Das könnte man fast runter auf deine Raumtemp runterrechnen wenn der Radi nur deine 18°C bekommen würde 

Aber trotzdem sind deine 20K(Raum/Luft zu GPU) ein erstaunlicher Wert  (vielleicht hätte ich ein wenig warten sollen )


----------



## stefan.net82 (30. Juli 2010)

*AW: Meine Eindrücke - Accelero Xtreme HD5870*

Hallo!

Danke das du deine Erfahrungen bez. dieses Kühlers mit uns teilst!

Würdest du alles in allem den Accelero Xtreme weiterempfehlen???

Grüße


----------



## Folterknecht (30. Juli 2010)

*AW: Meine Eindrücke - Accelero Xtreme HD5870*

Hi Stefan!

Die Temperaturen (GPU) und Lautstärke sind super. Das beigelgte Zubehör ist dagegen für den Popo! Diese Wärmeleitpads kleiben einfachen nicht vernünftig, und die RAM-Kühler in Form von langen Blöcken anstatt in einzelnen kleinen Kühlerchen - ist einfach s.c.h.e.i.ß.e. Den Kühler hat ein Ingenieur fabriziert, das Zubehör ein Buchhalter.

Wenn Du mit dem Leben kannst und bereit bist nochmal etwas Geld oben drauf zu packen (für ordenliches Zubehör), bekommst Du den besten Kühler für die HD5870 (Kompromis aus Platz, Lautstärke und Leistung).

Edit:

In meinem Startpost, findest Du ordentl.
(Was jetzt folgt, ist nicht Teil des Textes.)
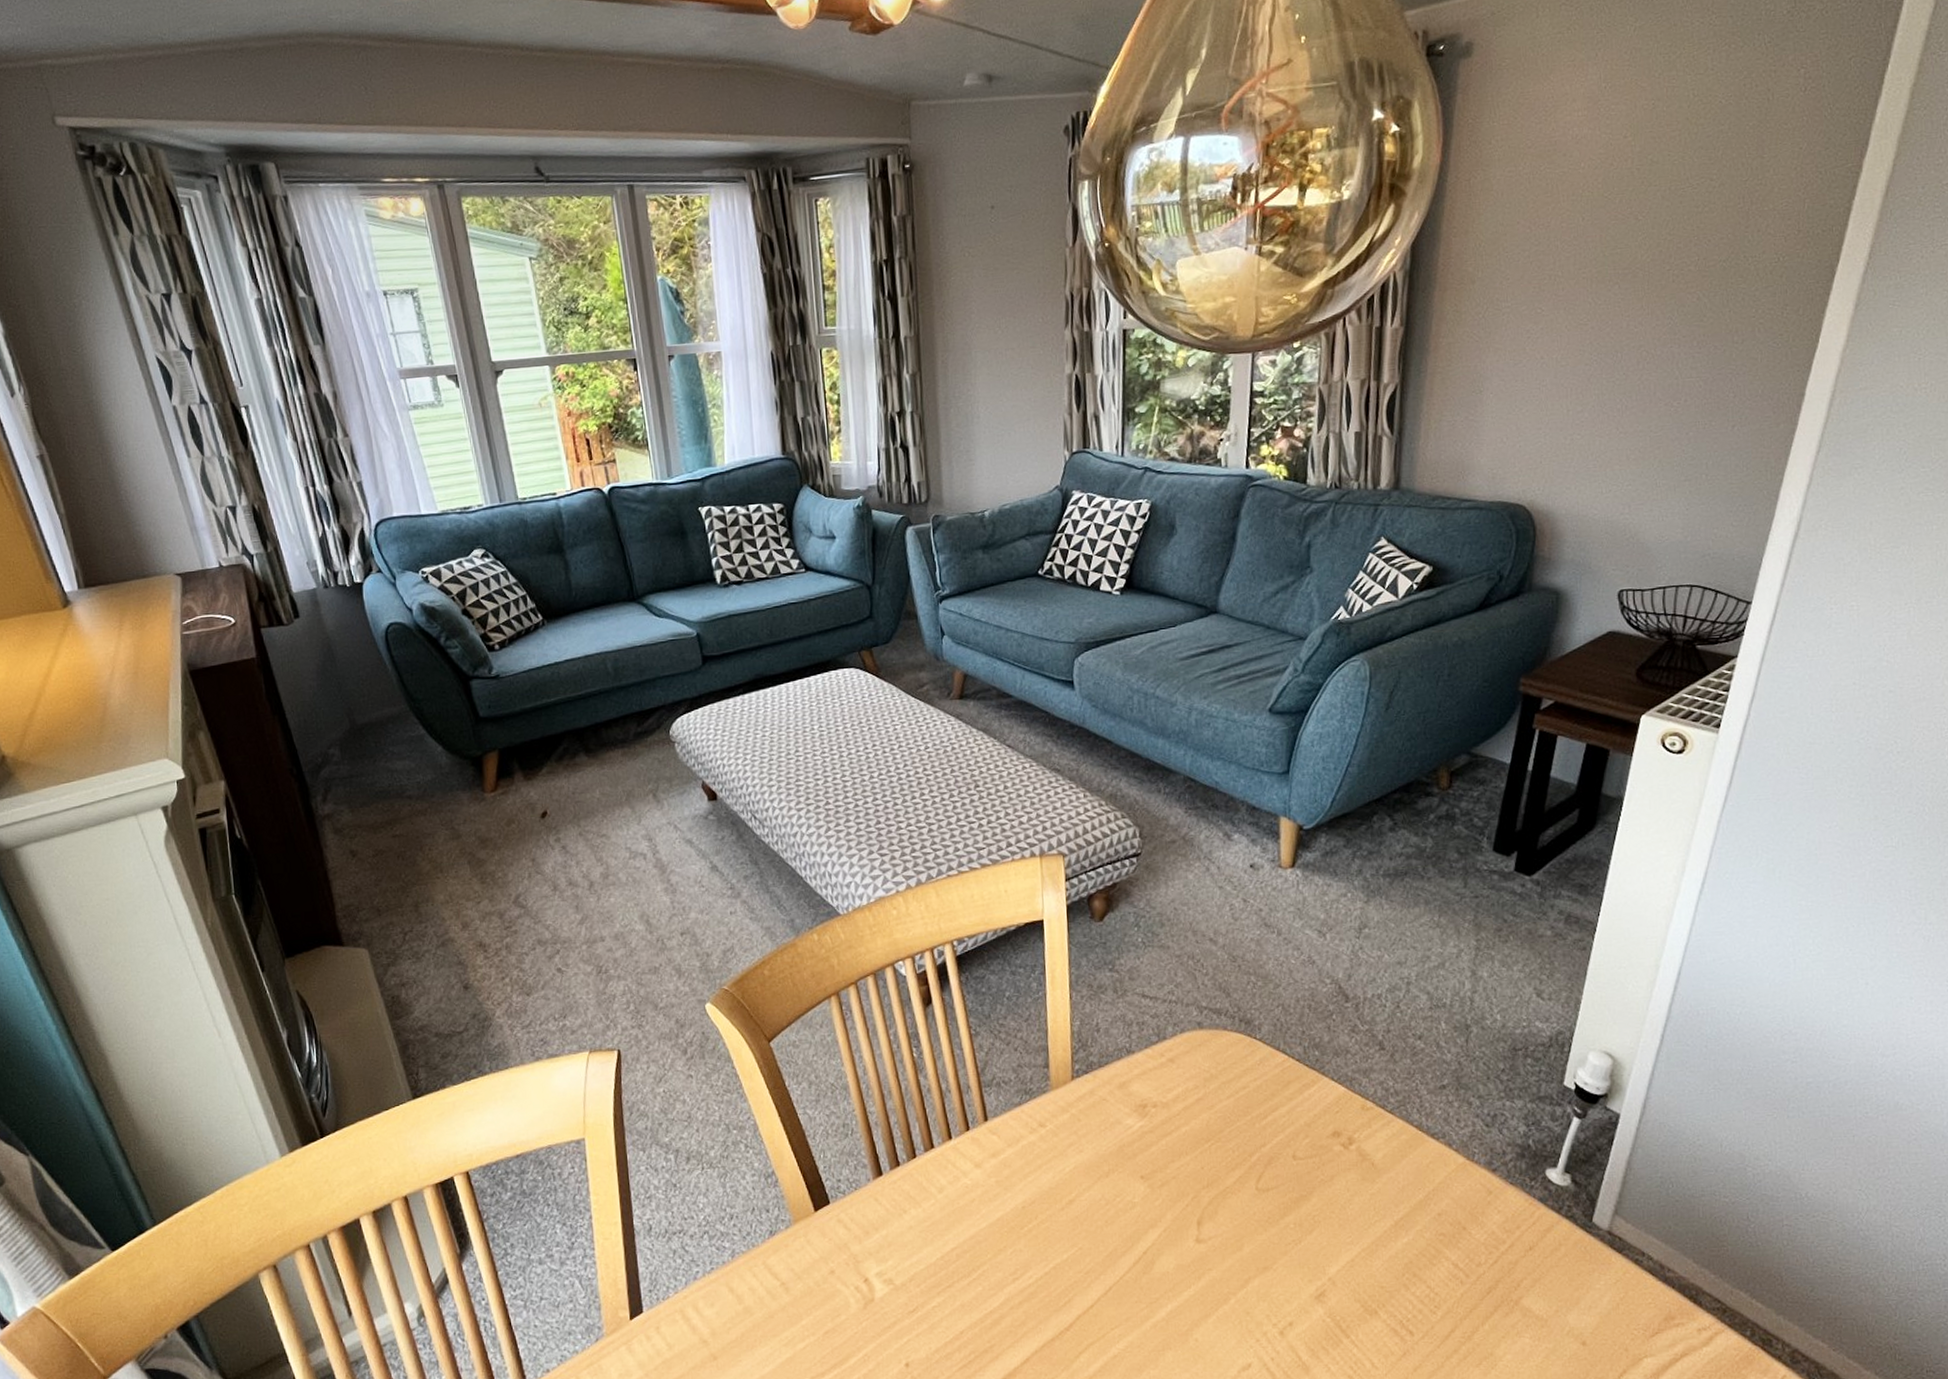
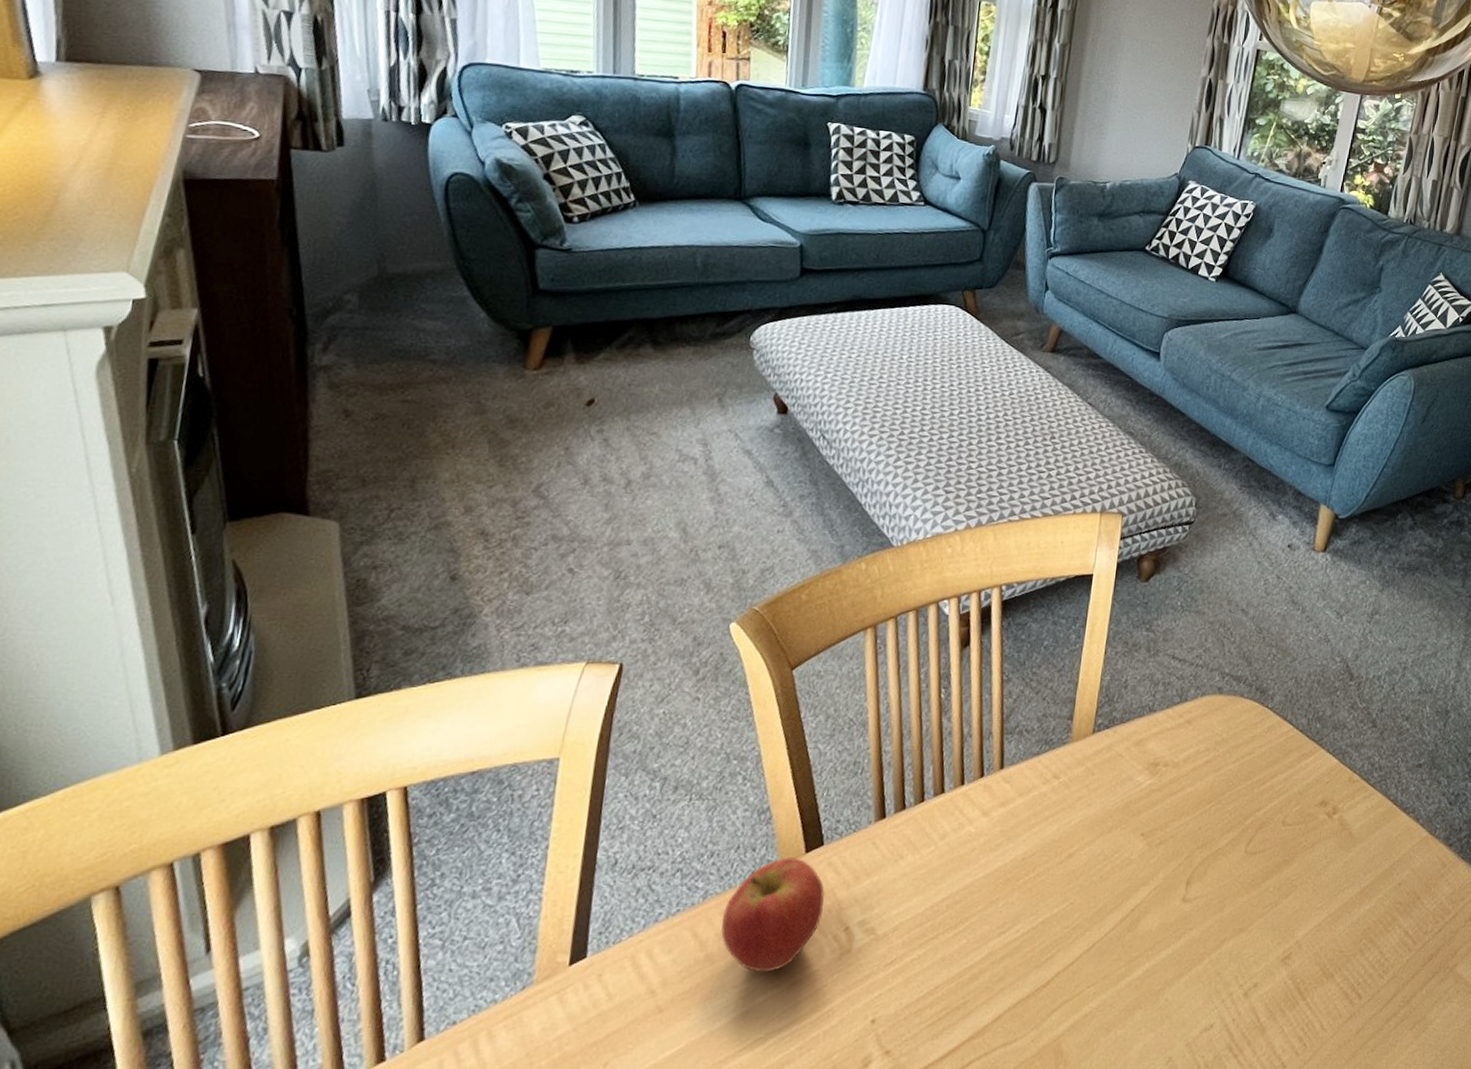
apple: none [751,1216,841,1322] -> present [721,858,825,973]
Zubehör verlinkt. Blechdesigner wird Dir bestätigen können, daß die von mir verlinkten RAM-Kühler sehr gut kleben. Der VRM-3 ist klasse.


----------



## Blechdesigner (30. Juli 2010)

*AW: Meine Eindrücke - Accelero Xtreme HD5870*

^^Richtig, die RAM-Kühler kleben sehr gut! 
Wer kein Kupfer mag der sollte alternativ zu den Zalman ZM-RHS1 RAM-Kühler greifen (sind aus Alu und kleben selbst noch nach der 10ten Anwendung wie Zunder) 
Und über die Thermalright VRM Reihe braucht man bald kein Wort zu verlieren, die sind einfach Referenz in Sachen VRM-Kühlung bei der HD5850/5870 
(den VRM-3 biete ich zZ. im Marktplatz an)


----------



## stefan.net82 (30. Juli 2010)

*AW: Meine Eindrücke - Accelero Xtreme HD5870*

Wegen der Montage muss ich mir ebay-sei-dank keine Sorgen machen, hab vor kurzem dort eine GTX285 AMP! mit dem bereits fertig vormontiertem AC-Kühler ersteigern können
Die Leistung wird man klarerweise von einer 5870 nicht 1:1 auf eine übertaktete GTX285 übertragen können, doch denke ich schon, der Accelero ist auf jeden Fall besser und leiser als der jeweilige Referenzkühler.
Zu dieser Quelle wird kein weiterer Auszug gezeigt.